▶ _Goal of the exercise_
Can you resume the email reply about DEBUG_INSN below, continuing it from its last sentence?

▶ _Excerpted text_
[Start of Attachment]
On Nov  5, 2007, "Steven Bosscher" <[EMAIL PROTECTED]> wrote:

> I am worried about some of the things going on in the
> var-tracking-assignments branch.  The thing that worries me most, is
> the introduction of an insn that is not an instruction:

> /* An annotation for variable assignment tracking.  */
> DEF_RTL_EXPR(DEBUG_INSN, "debug_insn", "iuuBieie", RTX_INSN)

> DEBUG_INSN is more like a note, AFAIU.

In some senses, yes.  In others, no.

It is a note in the sense that we don't generate code for it.

It's an insn in the sense that optimization passes need to adjust
references in it as they modify the code elsewhere.

So it's more like a USE insn, except that it's a weak USE, in that
optimization passes shouldn't refrain from performing optimizations
just because of such weak USEs.

> I couldn't find any discussions about this idea, so I don't know if
> there is "sufficient" concensus that this is the right thing to do.

I don't think there's any consensus, indeed.  What I have is a
proposal of WIP, but I'm quite convinced that there's no better
alternative.  See http://gcc.gnu.org/ml/gcc/2007-11/msg00176.html for
the rationale on the design I've chosen.
[End of Attachment]
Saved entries
[Start of Attachment]
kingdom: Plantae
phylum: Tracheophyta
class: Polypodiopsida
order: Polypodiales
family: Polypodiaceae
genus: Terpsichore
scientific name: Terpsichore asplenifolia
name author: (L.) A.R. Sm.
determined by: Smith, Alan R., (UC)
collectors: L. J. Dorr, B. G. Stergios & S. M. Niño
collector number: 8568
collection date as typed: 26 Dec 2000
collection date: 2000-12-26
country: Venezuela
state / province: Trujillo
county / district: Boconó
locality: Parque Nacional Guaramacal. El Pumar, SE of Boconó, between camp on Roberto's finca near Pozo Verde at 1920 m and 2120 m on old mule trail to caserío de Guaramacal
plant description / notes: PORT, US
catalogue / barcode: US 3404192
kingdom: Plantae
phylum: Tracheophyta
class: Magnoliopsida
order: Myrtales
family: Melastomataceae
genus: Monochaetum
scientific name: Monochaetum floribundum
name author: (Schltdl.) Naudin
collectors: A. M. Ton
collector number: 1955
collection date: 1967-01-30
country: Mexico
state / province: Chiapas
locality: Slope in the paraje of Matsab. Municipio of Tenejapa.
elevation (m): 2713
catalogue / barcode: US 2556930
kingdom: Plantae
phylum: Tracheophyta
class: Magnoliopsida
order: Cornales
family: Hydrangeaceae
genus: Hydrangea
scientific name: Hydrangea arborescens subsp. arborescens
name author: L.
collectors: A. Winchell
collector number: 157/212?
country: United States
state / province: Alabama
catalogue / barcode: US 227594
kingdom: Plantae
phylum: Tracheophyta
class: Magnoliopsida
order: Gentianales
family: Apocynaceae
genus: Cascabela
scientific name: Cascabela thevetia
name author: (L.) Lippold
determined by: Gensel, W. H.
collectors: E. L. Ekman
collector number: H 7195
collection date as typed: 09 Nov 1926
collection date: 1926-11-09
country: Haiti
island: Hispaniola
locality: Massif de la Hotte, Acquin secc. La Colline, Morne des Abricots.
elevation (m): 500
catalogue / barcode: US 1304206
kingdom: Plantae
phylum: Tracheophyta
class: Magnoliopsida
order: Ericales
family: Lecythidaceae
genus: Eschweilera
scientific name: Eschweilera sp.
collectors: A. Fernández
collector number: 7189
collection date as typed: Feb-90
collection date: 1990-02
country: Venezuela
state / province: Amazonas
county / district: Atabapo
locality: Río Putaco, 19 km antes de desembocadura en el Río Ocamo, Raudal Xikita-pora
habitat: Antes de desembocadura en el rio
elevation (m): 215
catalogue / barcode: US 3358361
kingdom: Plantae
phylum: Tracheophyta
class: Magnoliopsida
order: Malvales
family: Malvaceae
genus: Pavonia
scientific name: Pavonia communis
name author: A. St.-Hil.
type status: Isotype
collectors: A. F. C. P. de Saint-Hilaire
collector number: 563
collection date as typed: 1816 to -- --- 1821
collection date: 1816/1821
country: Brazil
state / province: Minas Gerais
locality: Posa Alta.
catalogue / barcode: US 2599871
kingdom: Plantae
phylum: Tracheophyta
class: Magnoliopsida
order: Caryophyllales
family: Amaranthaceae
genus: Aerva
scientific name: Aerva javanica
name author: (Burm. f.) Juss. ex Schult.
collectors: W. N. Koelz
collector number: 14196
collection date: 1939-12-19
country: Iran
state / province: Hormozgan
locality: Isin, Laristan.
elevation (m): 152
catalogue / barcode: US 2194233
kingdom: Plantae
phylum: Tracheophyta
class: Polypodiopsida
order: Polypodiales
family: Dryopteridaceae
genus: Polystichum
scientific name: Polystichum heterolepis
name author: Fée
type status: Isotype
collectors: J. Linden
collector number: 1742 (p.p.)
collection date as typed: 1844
[End of Attachment]
▶ _Result of this exercise_
> Also, registers mentioned in DEBUG_INSNs are counted as real uses,

Except when they aren't because I've modified the counting routines so
as to disregard them ;-)

> which is bound to confuse some existing RTL analyses, and makes it
> harder to implement new ones safely.

The alternative is to keep them out of band, which makes it even more
likely that they are forgotten and left out of date.  And since we
don't have comprehensive debug info testing infrastructure, we have
silent failures.  With the approach I've taken, there's still a
possibility of silent failures in debug info, but it's far less
likely, for the most common failure mode I've observed (with the
caveat that I don't have a debug info testsuite) has been that of
failure to perform optimizations because of the presence of debug
annotations.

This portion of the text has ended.